Instructions to follow
The listing below should be printed exactly, every line of it. Skip the pictures.

Data to examine
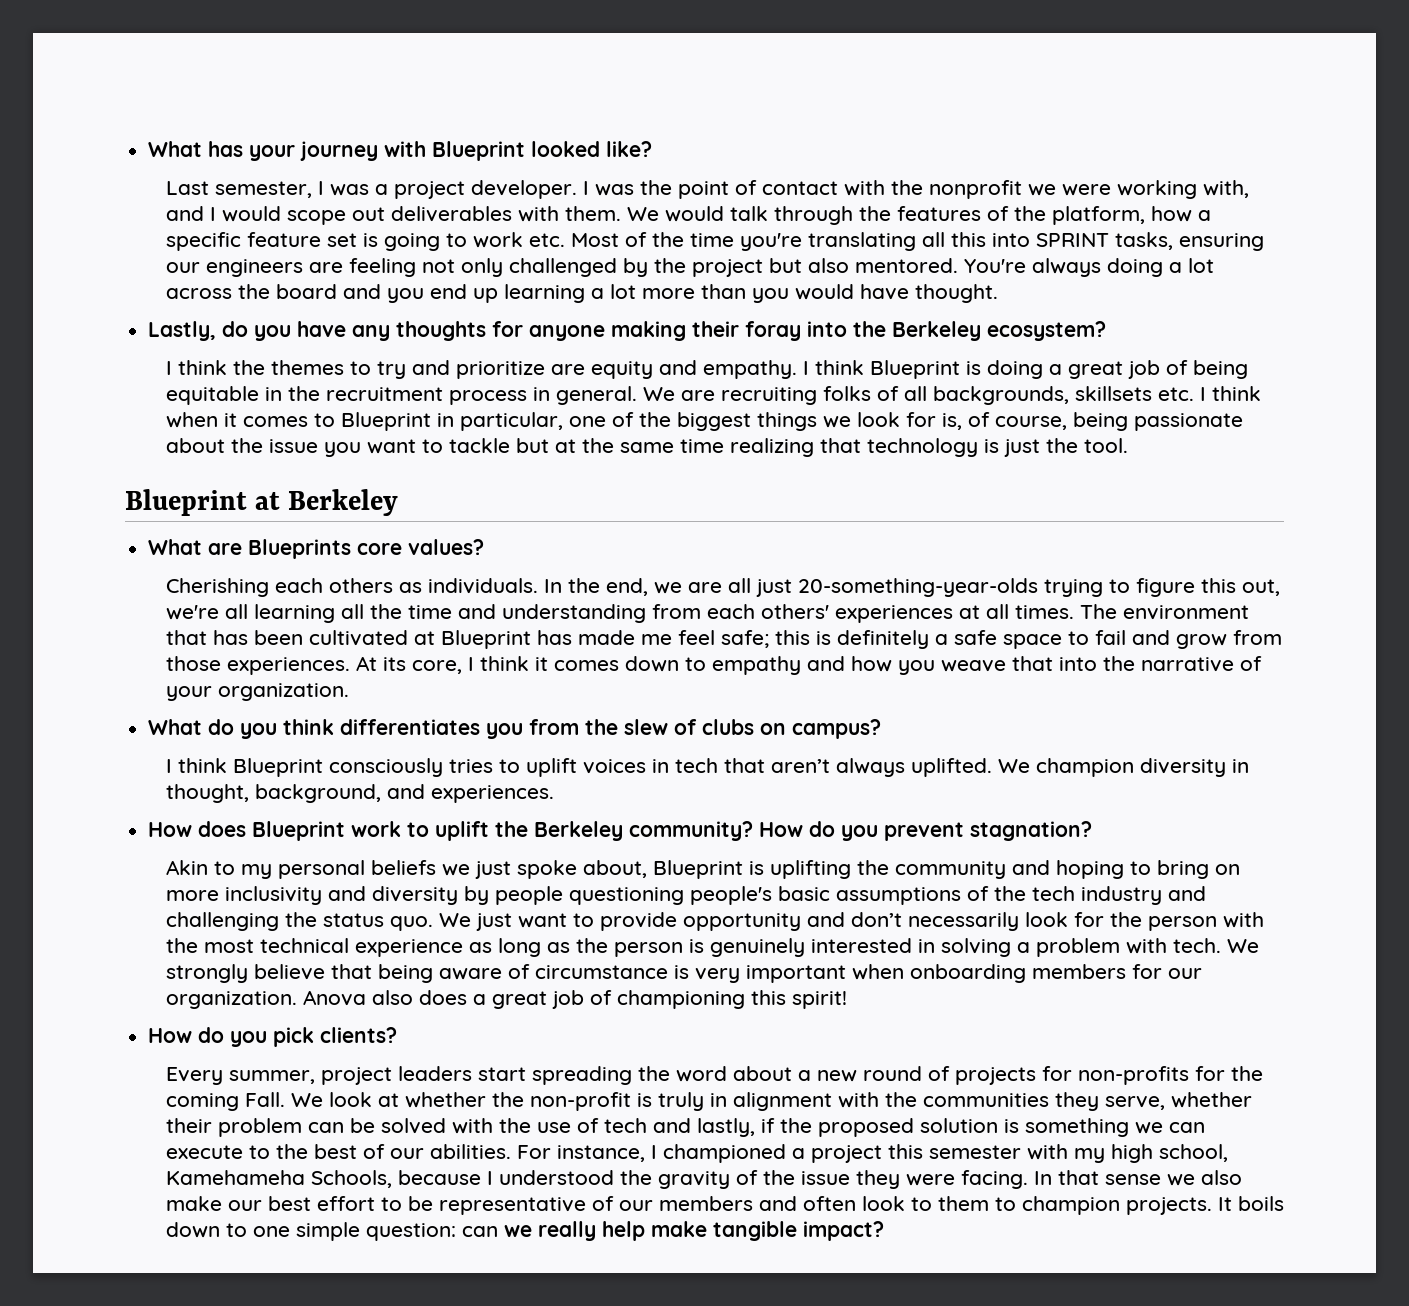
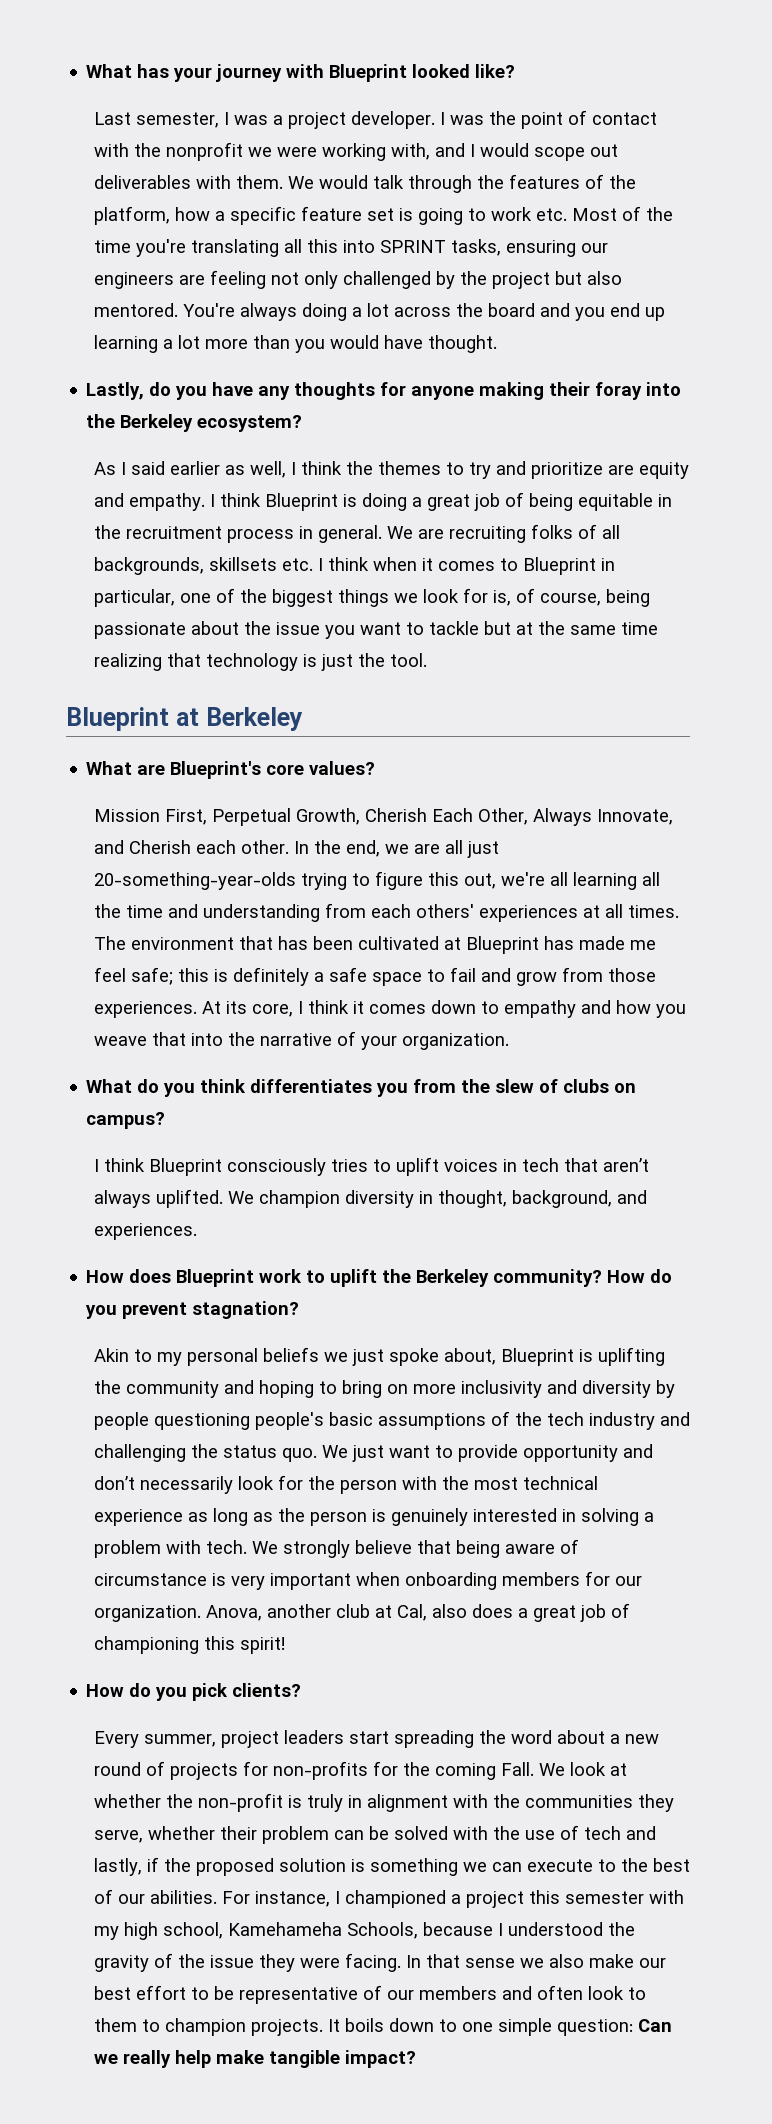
(1107, 331) none -> [93,461,286,478] As I said earlier as well,
[248,539,352,559] Blueprints -> [170,761,262,779] Blueprint's
[165,578,538,597] Cherishing each others as individuals. -> [93,808,673,826] [93,840,289,854] Mission First, Perpetual Growth, Cherish Each Other, Always Innovate, and Cherish each other.
[302,990,366,1006] Anova -> [205,1604,427,1621] Anova, another club at Cal,
[461,1226,498,1237] can -> [637,2019,672,2032] Can

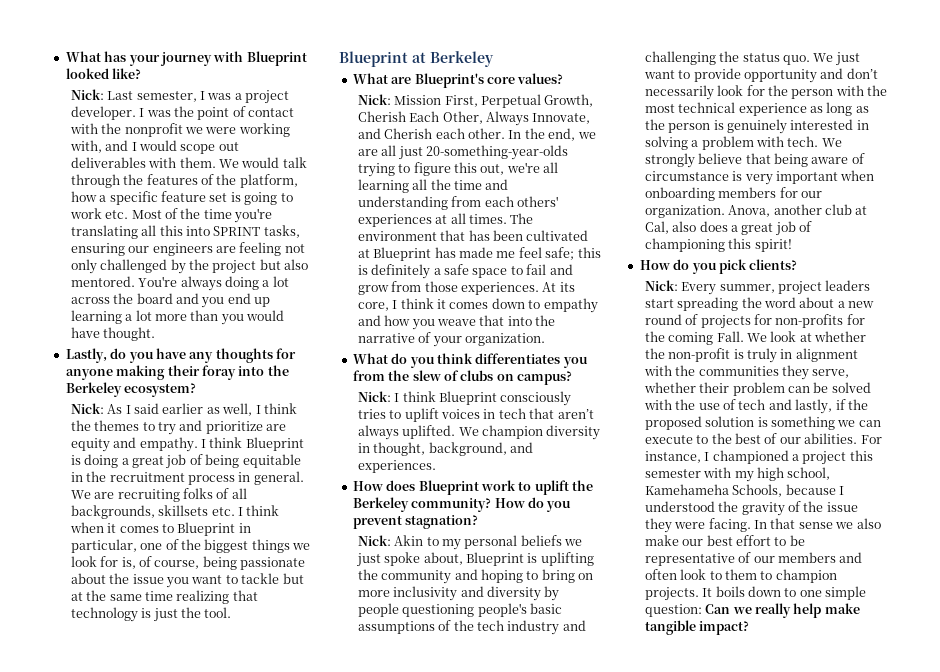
(516, 71) none -> [70,89,104,100] Nick:
(303, 423) none -> [70,403,104,414] Nick:
(376, 768) none -> [357,94,391,105] Nick:
(166, 1120) none -> [357,391,391,402] Nick:
(300, 1310) none -> [357,535,391,546] Nick:
(302, 1690) none -> [644,280,678,291] Nick:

Result
(1107, 331) none -> [93,461,286,478] As I said earlier as well,
[248,539,352,559] Blueprints -> [170,761,262,779] Blueprint's
[165,578,538,597] Cherishing each others as individuals. -> [93,808,673,826] [93,840,289,854] Mission First, Perpetual Growth, Cherish Each Other, Always Innovate, and Cherish each other.
[302,990,366,1006] Anova -> [205,1604,427,1621] Anova, another club at Cal,
[461,1226,498,1237] can -> [637,2019,672,2032] Can

(516, 71) none -> [70,89,104,100] Nick:
(303, 423) none -> [70,403,104,414] Nick:
(376, 768) none -> [357,94,391,105] Nick:
(166, 1120) none -> [357,391,391,402] Nick:
(300, 1310) none -> [357,535,391,546] Nick:
(302, 1690) none -> [644,280,678,291] Nick:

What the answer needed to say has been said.